- Theatrical release poster
- Directed by: Don Sandy
- Written by: Don Sandy
- Produced by: Vijay Raghavendra
- Starring: Jiiva Shalini Pandey
- Cinematography: R. B. Gurudev
- Edited by: Ruben
- Music by: Sam C. S.
- Production company: All In Pictures
- Distributed by: Seven Screen Studio
- Release date: 12 July 2019;
- Running time: 126 minutes
- Country: India
- Language: Tamil

= Gorilla (film) =

2019 film directed by Don Sandy

Gorilla is a 2019 Indian Tamil-language heist comedy film written and directed by Don Sandy. The film stars Jiiva and Shalini Pandey, while Yogi Babu, Radha Ravi, Sathish, Rajendran, Vivek Prasanna and Madhankumar appear in pivotal roles. It also prominently features a chimpanzee named Kong. The film revolves around three unemployed roommates deciding to rob a bank with their chimpanzee, to settle their neighbour farmer's debts.

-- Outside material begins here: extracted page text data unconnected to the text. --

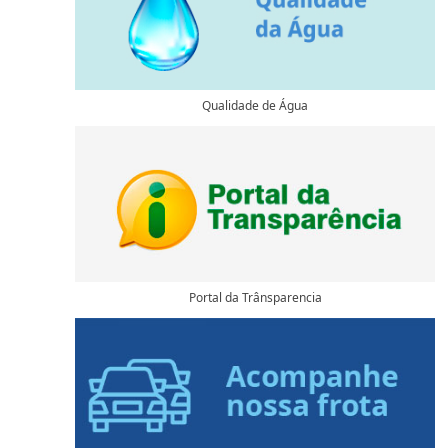
Qualidade de Água
Portal da Trânsparencia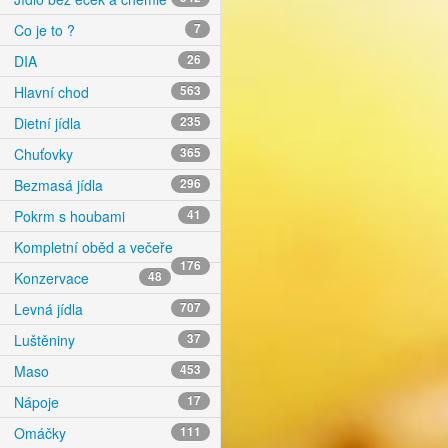
Co je to ?
7
DIA
26
Hlavní chod
563
Dietní jídla
235
Chuťovky
365
Bezmasá jídla
296
Pokrm s houbami
41
Kompletní oběd a večeře
176
Konzervace
48
Levná jídla
707
Luštěniny
37
Maso
453
Nápoje
17
Omáčky
111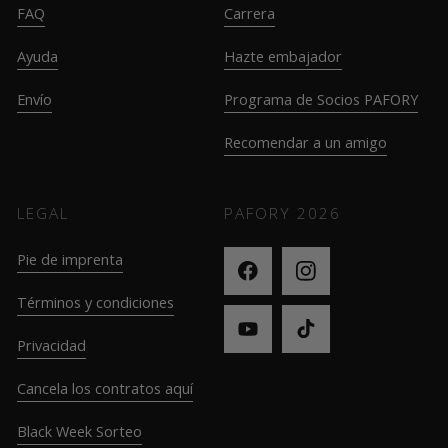
FAQ
Carrera
Ayuda
Hazte embajador
Envío
Programa de Socios PAFORY
Recomendar a un amigo
LEGAL
PAFORY
2026
Pie de imprenta
Términos y condiciones
Privacidad
Cancela los contratos aquí
Black Week Sorteo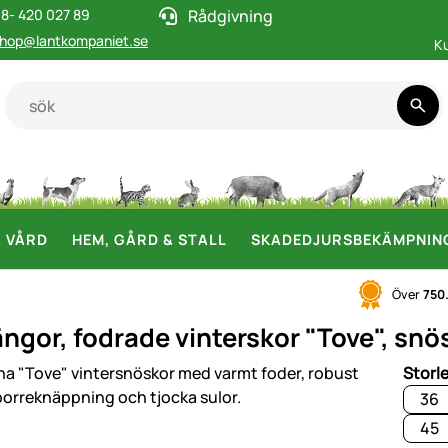
8- 420 027 89
Rådgivning
hop@lantkompaniet.se
K
& VÅRD
HEM, GÅRD & STALL
SKADEDJURSBEKÄMPNIN
Över
750
ngor, fodrade vinterskor "Tove", snös
i
Storl
36
45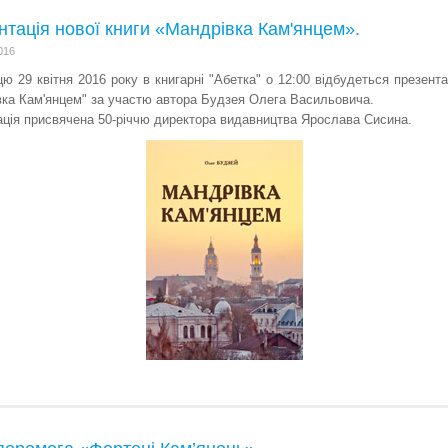
нтація нової книги «Мандрівка Кам'янцем».
016
цю 29 квітня 2016 року в книгарні "Абетка" о 12:00 відбудеться презента
ка Кам'янцем" за участю автора Будзея Олега Васильовича.
ція присвячена 50-річчю директора видавництва Ярослава Сисина.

Filming took place between February and June 2018. The music was composed by Sam C. S. with lyrics penned by Yugabharathi, while cinematography was handled by R. B. Gurudev and editing by Ruben. The film was released on 12 July 2019.

== Plot ==

Jeeva is a con artist who falls in love with Jhansi, who is being pressured to get married. Sathish, who is his family's sole breadwinner, is fired from his place of employment, and Venkat is an aspiring actor who hopes he can become a hero if he has money. The three are roommates living in Chennai with a chimpanzee named Kong. Sadiq, a debt-ridden farmer who is on the verge of committing suicide, becomes their neighbour. He persuades them to rob a bank to settle all their problems and they follow through, with Kong as an accomplice.

== Production ==
Production commenced in February 2018. It was claimed to be the first Indian film to have a chimpanzee in a prominent role. The chimpanzee named Kong was hired from the Samut training station of Thailand, renowned for training animals for acting mainly in American films. The production team also initially cast RJ Balaji for the film but he was later replaced by Sathish. Most of the sequences related to the chimpanzee were shot in Thailand and the remaining portions were shot in Chennai. Though the film prominently features a chimpanzee despite its title, Jiiva said the title is a reference to guerrilla warfare. Filming had wrapped by June 2018.

== Soundtrack ==
The music was composed by Sam C. S. Sony Music India hold the music rights.

Track listing
| No. | Title | Lyrics | Singer(s) | Length |
|---|---|---|---|---|
| 1. | "Yaaradiyo" | Sam C. S. | Sid Sriram |  |
| 2. | "So Mitta" | Logan | Gana Guna, Mukesh Mohamed |  |
| 3. | "Gorilla Theme" | Yugabharathi, Aishwarya | Aishwarya, Anthony Daasan |  |
| 4. | "Chimp Song" | Sam C. S. | Anthony Daasan, Poovaiyar |  |

== Release ==
Gorilla was initially scheduled to release on 21 June 2019, then 5 July, but finally released on 12 July.

== Critical reception ==

Vishal Menon of Film Companion wrote, "There's something seriously amiss with a film when you look back at M. Rajesh's comedies and think that those were the good old days". Janani K of India Today wrote, "Gorilla is a lazily made film that takes the audience for granted. Do not expect any logic or quality comedy from Jiiva in his latest release". M Suganth of The Times of India wrote, "It would be easy to dismiss Gorilla as a silly, far-fetched film, but the fact is that the film works. The chief reason for this is that the director, Don Sandy, understands the silliness and gets the the [sic] cast and crew to tag along for this fun ride". Anjana Shekhar of The News Minute wrote that Gorilla was a "confused film that feels like a half-hearted effort right from the start" and felt many actors were wasted.